**About this exercise**
Print out the full material below, exact in every line, with no images included.

* * *

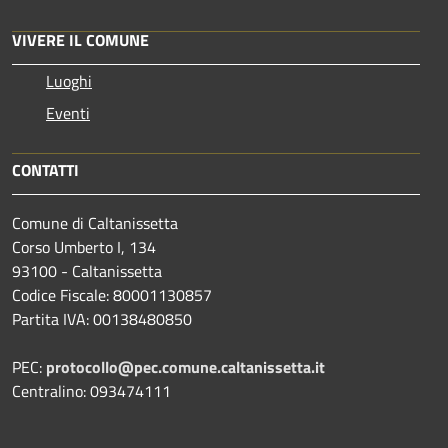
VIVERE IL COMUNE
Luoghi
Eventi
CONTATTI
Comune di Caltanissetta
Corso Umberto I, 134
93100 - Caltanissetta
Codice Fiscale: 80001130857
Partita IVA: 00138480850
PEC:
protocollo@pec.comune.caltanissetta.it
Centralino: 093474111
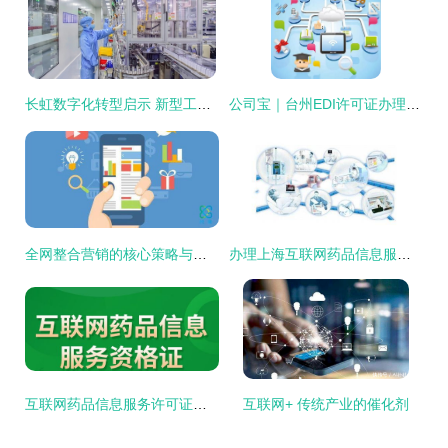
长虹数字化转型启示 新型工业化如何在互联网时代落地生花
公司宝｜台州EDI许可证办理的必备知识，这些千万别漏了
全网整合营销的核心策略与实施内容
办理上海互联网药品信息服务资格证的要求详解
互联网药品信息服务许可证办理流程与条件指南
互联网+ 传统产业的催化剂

* * *

**Response area**
VIVERE IL COMUNE
Luoghi
Eventi
CONTATTI
Comune di Caltanissetta
Corso Umberto I, 134
93100 - Caltanissetta
Codice Fiscale: 80001130857
Partita IVA: 00138480850
PEC:
protocollo@pec.comune.caltanissetta.it
Centralino: 093474111
长虹数字化转型启示 新型工业化如何在互联网时代落地生花
公司宝｜台州EDI许可证办理的必备知识，这些千万别漏了
全网整合营销的核心策略与实施内容
办理上海互联网药品信息服务资格证的要求详解
互联网药品信息服务许可证办理流程与条件指南
互联网+ 传统产业的催化剂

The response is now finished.